─── Data ───
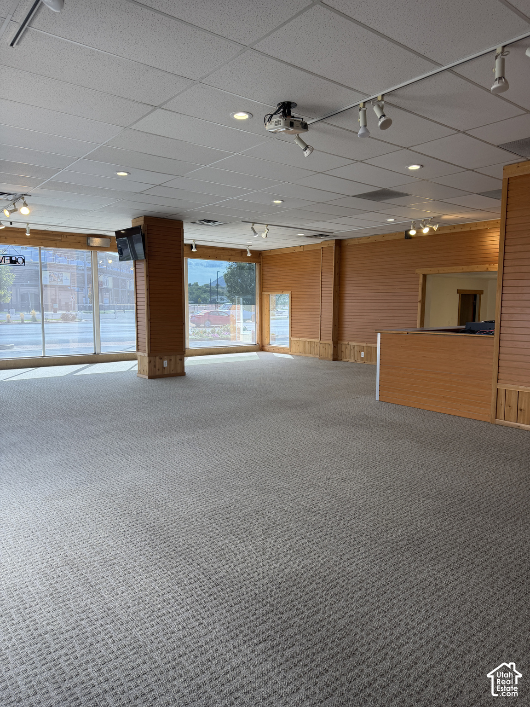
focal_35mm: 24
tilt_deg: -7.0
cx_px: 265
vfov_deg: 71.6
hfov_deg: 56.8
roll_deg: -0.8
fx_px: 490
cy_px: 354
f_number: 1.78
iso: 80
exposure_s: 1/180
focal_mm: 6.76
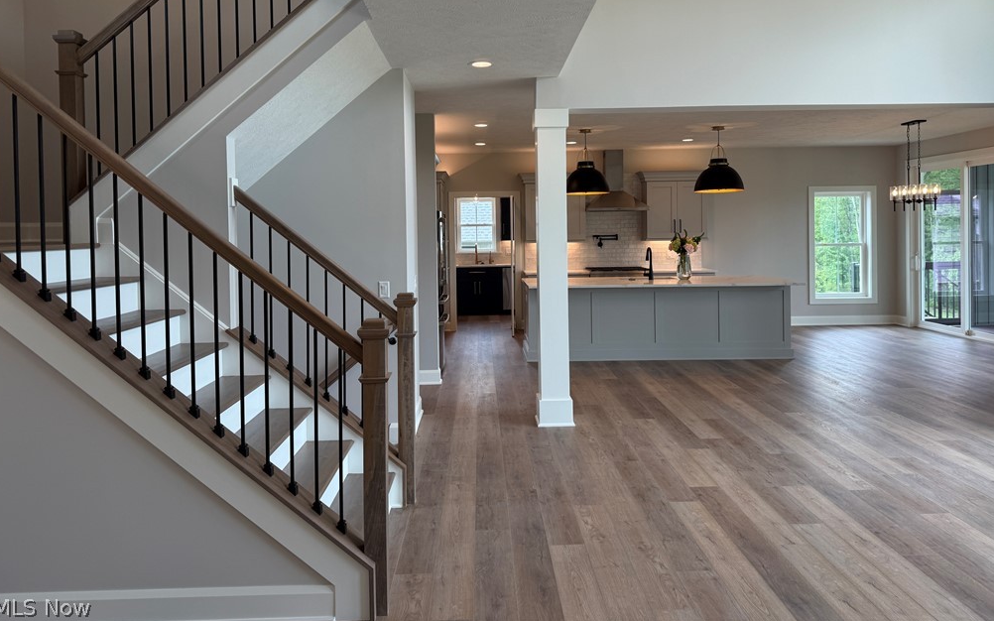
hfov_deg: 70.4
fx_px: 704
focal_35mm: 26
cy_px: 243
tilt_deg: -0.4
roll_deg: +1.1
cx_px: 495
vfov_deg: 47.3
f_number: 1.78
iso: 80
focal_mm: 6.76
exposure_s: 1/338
───
─── Data ───
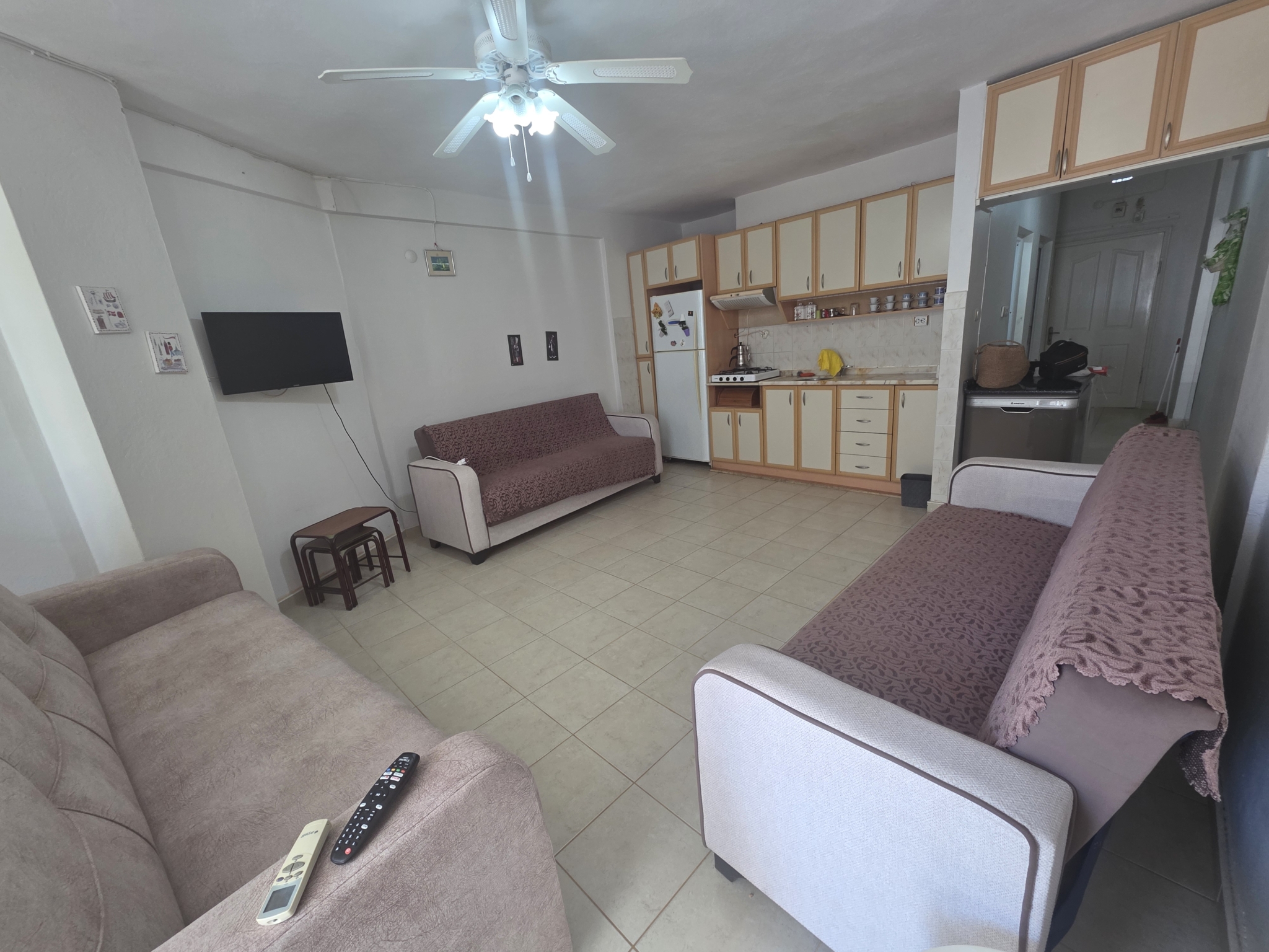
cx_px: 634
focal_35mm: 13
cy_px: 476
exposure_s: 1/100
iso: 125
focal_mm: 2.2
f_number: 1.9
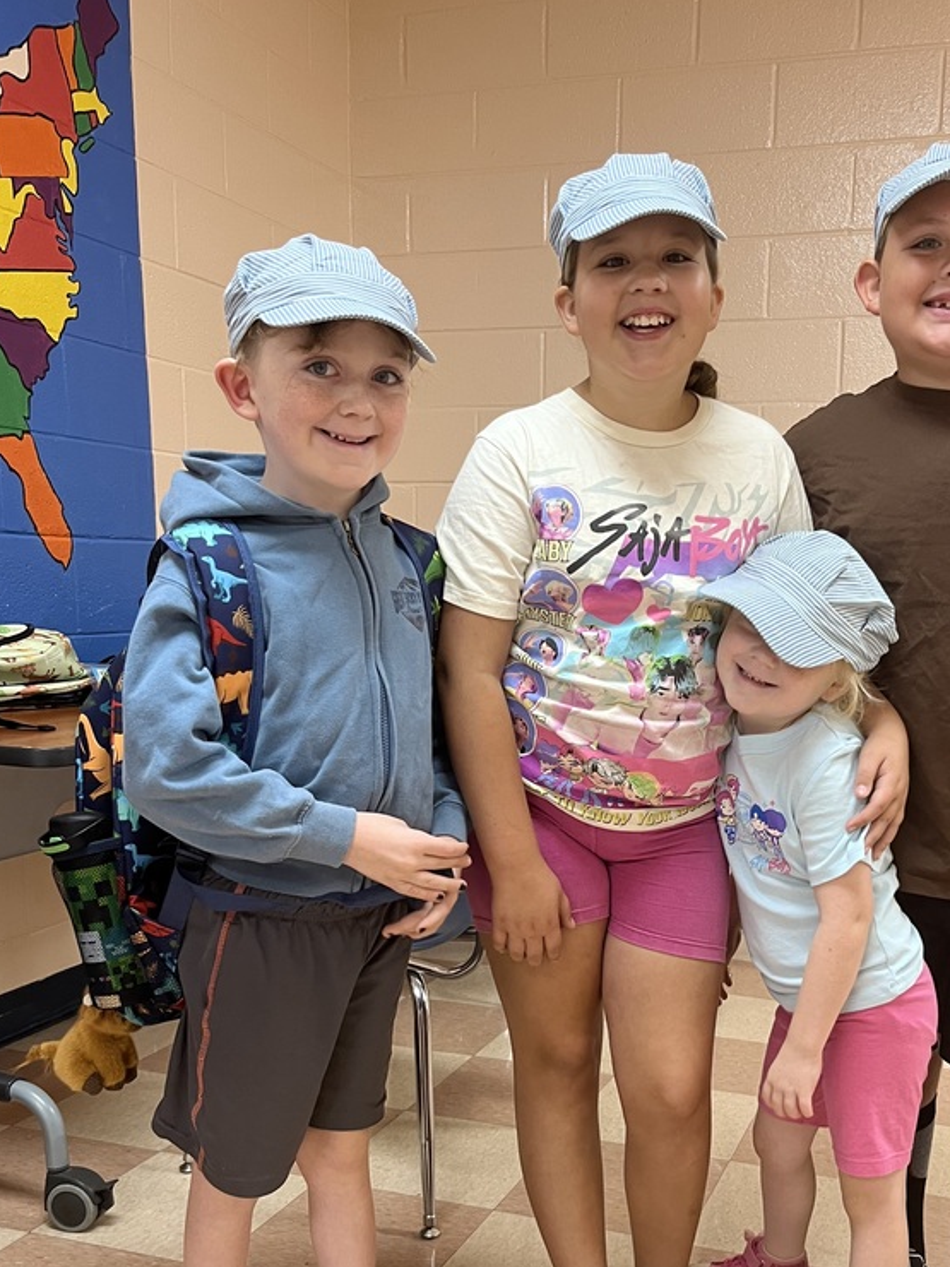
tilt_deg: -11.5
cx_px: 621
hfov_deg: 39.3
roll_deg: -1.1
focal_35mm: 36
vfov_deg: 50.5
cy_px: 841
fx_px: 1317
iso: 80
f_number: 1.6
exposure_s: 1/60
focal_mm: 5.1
───
─── Data ───
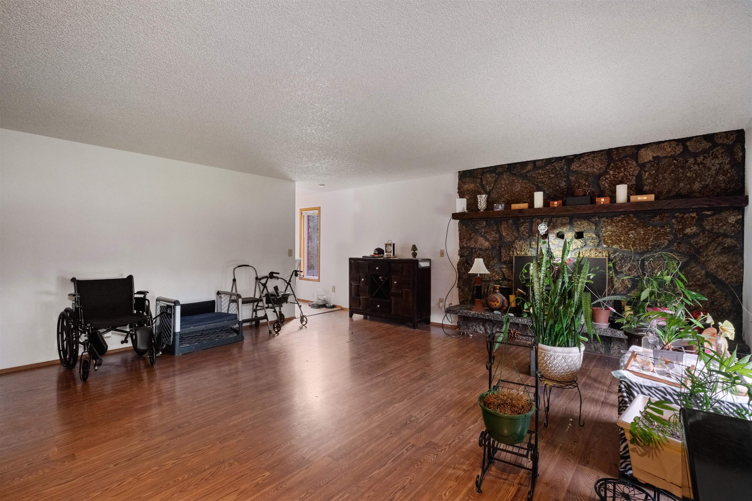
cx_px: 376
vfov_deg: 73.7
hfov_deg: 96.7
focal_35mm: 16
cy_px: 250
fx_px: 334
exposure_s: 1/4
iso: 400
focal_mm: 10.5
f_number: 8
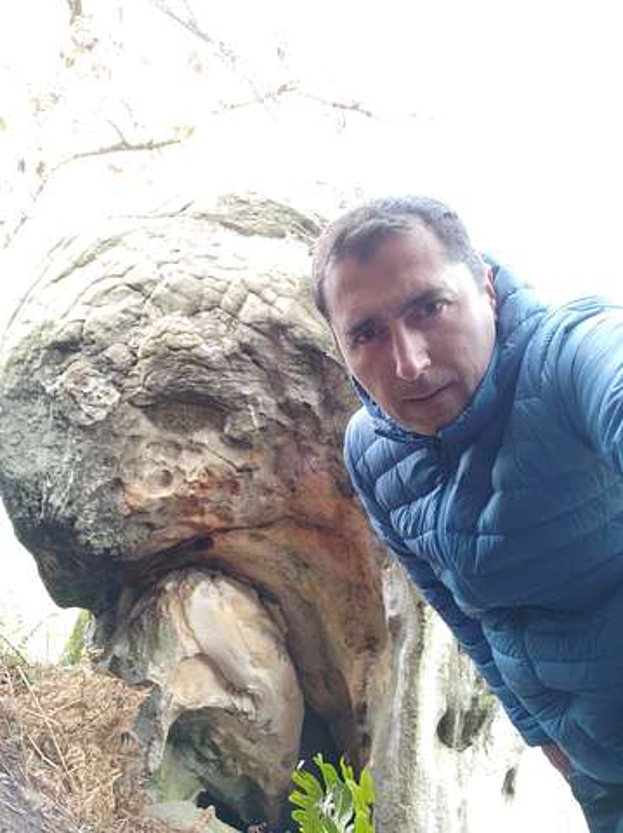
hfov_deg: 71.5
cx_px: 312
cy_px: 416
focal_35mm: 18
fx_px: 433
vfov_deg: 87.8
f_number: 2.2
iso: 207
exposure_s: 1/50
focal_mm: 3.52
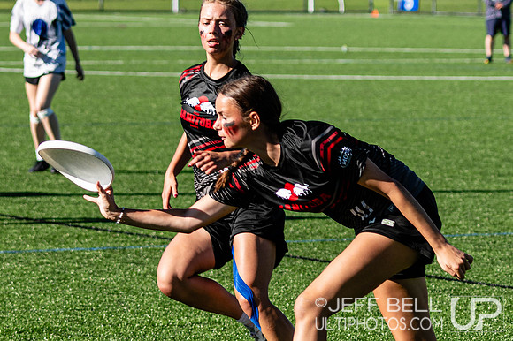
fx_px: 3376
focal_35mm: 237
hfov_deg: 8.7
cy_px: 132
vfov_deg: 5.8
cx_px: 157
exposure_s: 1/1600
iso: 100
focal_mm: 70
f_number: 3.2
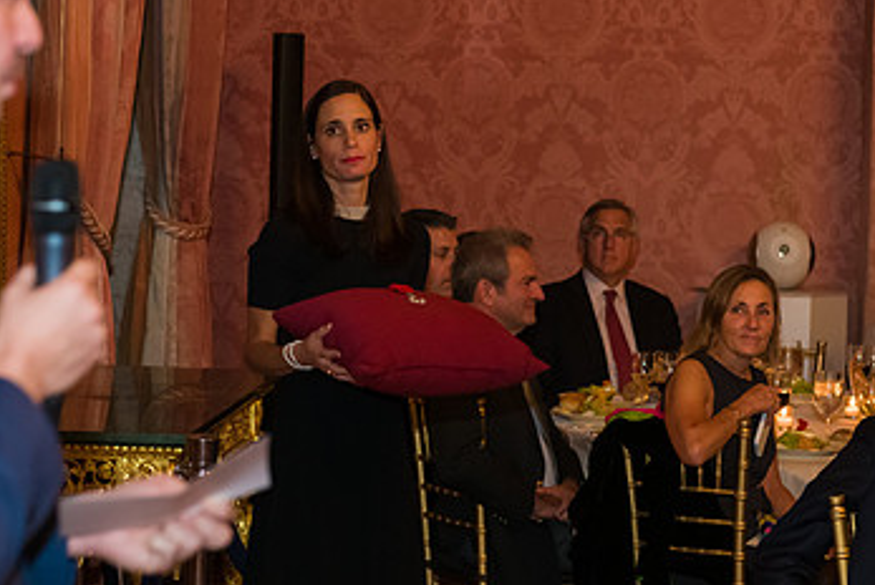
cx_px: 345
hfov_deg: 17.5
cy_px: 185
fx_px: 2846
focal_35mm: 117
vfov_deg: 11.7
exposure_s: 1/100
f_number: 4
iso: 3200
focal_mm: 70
───
Reproduce, word for word, only the lines in the records above from the line with "focal_35mm: 24" through the line with "exposure_s: 1/338", including both ends; omit the pictures.

focal_35mm: 24
tilt_deg: -7.0
cx_px: 265
vfov_deg: 71.6
hfov_deg: 56.8
roll_deg: -0.8
fx_px: 490
cy_px: 354
f_number: 1.78
iso: 80
exposure_s: 1/180
focal_mm: 6.76
hfov_deg: 70.4
fx_px: 704
focal_35mm: 26
cy_px: 243
tilt_deg: -0.4
roll_deg: +1.1
cx_px: 495
vfov_deg: 47.3
f_number: 1.78
iso: 80
focal_mm: 6.76
exposure_s: 1/338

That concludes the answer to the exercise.